BEGIN
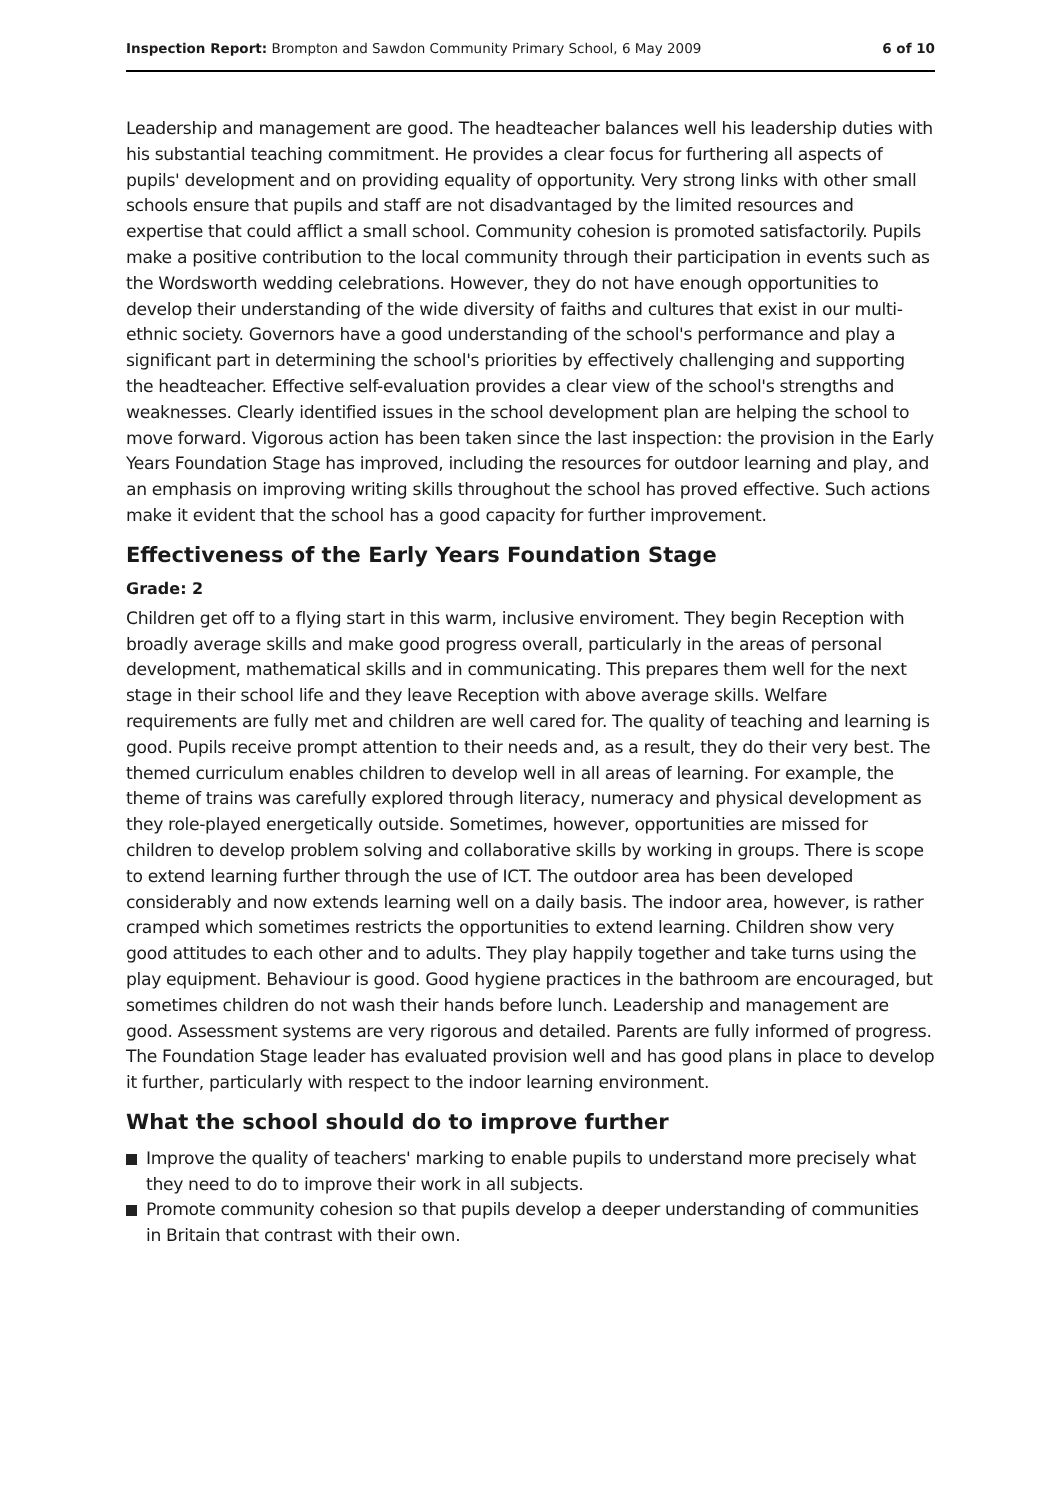Inspection Report: Brompton and Sawdon Community Primary School, 6 May 2009
6 of 10
Leadership and management are good. The headteacher balances well his leadership duties with his substantial teaching commitment. He provides a clear focus for furthering all aspects of pupils' development and on providing equality of opportunity. Very strong links with other small schools ensure that pupils and staff are not disadvantaged by the limited resources and expertise that could afflict a small school. Community cohesion is promoted satisfactorily. Pupils make a positive contribution to the local community through their participation in events such as the Wordsworth wedding celebrations. However, they do not have enough opportunities to develop their understanding of the wide diversity of faiths and cultures that exist in our multi-ethnic society. Governors have a good understanding of the school's performance and play a significant part in determining the school's priorities by effectively challenging and supporting the headteacher. Effective self-evaluation provides a clear view of the school's strengths and weaknesses. Clearly identified issues in the school development plan are helping the school to move forward. Vigorous action has been taken since the last inspection: the provision in the Early Years Foundation Stage has improved, including the resources for outdoor learning and play, and an emphasis on improving writing skills throughout the school has proved effective. Such actions make it evident that the school has a good capacity for further improvement.
Effectiveness of the Early Years Foundation Stage
Grade: 2
Children get off to a flying start in this warm, inclusive enviroment. They begin Reception with broadly average skills and make good progress overall, particularly in the areas of personal development, mathematical skills and in communicating. This prepares them well for the next stage in their school life and they leave Reception with above average skills. Welfare requirements are fully met and children are well cared for. The quality of teaching and learning is good. Pupils receive prompt attention to their needs and, as a result, they do their very best. The themed curriculum enables children to develop well in all areas of learning. For example, the theme of trains was carefully explored through literacy, numeracy and physical development as they role-played energetically outside. Sometimes, however, opportunities are missed for children to develop problem solving and collaborative skills by working in groups. There is scope to extend learning further through the use of ICT. The outdoor area has been developed considerably and now extends learning well on a daily basis. The indoor area, however, is rather cramped which sometimes restricts the opportunities to extend learning. Children show very good attitudes to each other and to adults. They play happily together and take turns using the play equipment. Behaviour is good. Good hygiene practices in the bathroom are encouraged, but sometimes children do not wash their hands before lunch. Leadership and management are good. Assessment systems are very rigorous and detailed. Parents are fully informed of progress. The Foundation Stage leader has evaluated provision well and has good plans in place to develop it further, particularly with respect to the indoor learning environment.
What the school should do to improve further
Improve the quality of teachers' marking to enable pupils to understand more precisely what they need to do to improve their work in all subjects.
Promote community cohesion so that pupils develop a deeper understanding of communities in Britain that contrast with their own.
END
| Exercise goal |
Leaving every picture out, output the data exactly as it stands.

| Solution to the exercise |
Inspection Report: Brompton and Sawdon Community Primary School, 6 May 2009
6 of 10
Leadership and management are good. The headteacher balances well his leadership duties with his substantial teaching commitment. He provides a clear focus for furthering all aspects of pupils' development and on providing equality of opportunity. Very strong links with other small schools ensure that pupils and staff are not disadvantaged by the limited resources and expertise that could afflict a small school. Community cohesion is promoted satisfactorily. Pupils make a positive contribution to the local community through their participation in events such as the Wordsworth wedding celebrations. However, they do not have enough opportunities to develop their understanding of the wide diversity of faiths and cultures that exist in our multi-ethnic society. Governors have a good understanding of the school's performance and play a significant part in determining the school's priorities by effectively challenging and supporting the headteacher. Effective self-evaluation provides a clear view of the school's strengths and weaknesses. Clearly identified issues in the school development plan are helping the school to move forward. Vigorous action has been taken since the last inspection: the provision in the Early Years Foundation Stage has improved, including the resources for outdoor learning and play, and an emphasis on improving writing skills throughout the school has proved effective. Such actions make it evident that the school has a good capacity for further improvement.
Effectiveness of the Early Years Foundation Stage
Grade: 2
Children get off to a flying start in this warm, inclusive enviroment. They begin Reception with broadly average skills and make good progress overall, particularly in the areas of personal development, mathematical skills and in communicating. This prepares them well for the next stage in their school life and they leave Reception with above average skills. Welfare requirements are fully met and children are well cared for. The quality of teaching and learning is good. Pupils receive prompt attention to their needs and, as a result, they do their very best. The themed curriculum enables children to develop well in all areas of learning. For example, the theme of trains was carefully explored through literacy, numeracy and physical development as they role-played energetically outside. Sometimes, however, opportunities are missed for children to develop problem solving and collaborative skills by working in groups. There is scope to extend learning further through the use of ICT. The outdoor area has been developed considerably and now extends learning well on a daily basis. The indoor area, however, is rather cramped which sometimes restricts the opportunities to extend learning. Children show very good attitudes to each other and to adults. They play happily together and take turns using the play equipment. Behaviour is good. Good hygiene practices in the bathroom are encouraged, but sometimes children do not wash their hands before lunch. Leadership and management are good. Assessment systems are very rigorous and detailed. Parents are fully informed of progress. The Foundation Stage leader has evaluated provision well and has good plans in place to develop it further, particularly with respect to the indoor learning environment.
What the school should do to improve further
Improve the quality of teachers' marking to enable pupils to understand more precisely what they need to do to improve their work in all subjects.
Promote community cohesion so that pupils develop a deeper understanding of communities in Britain that contrast with their own.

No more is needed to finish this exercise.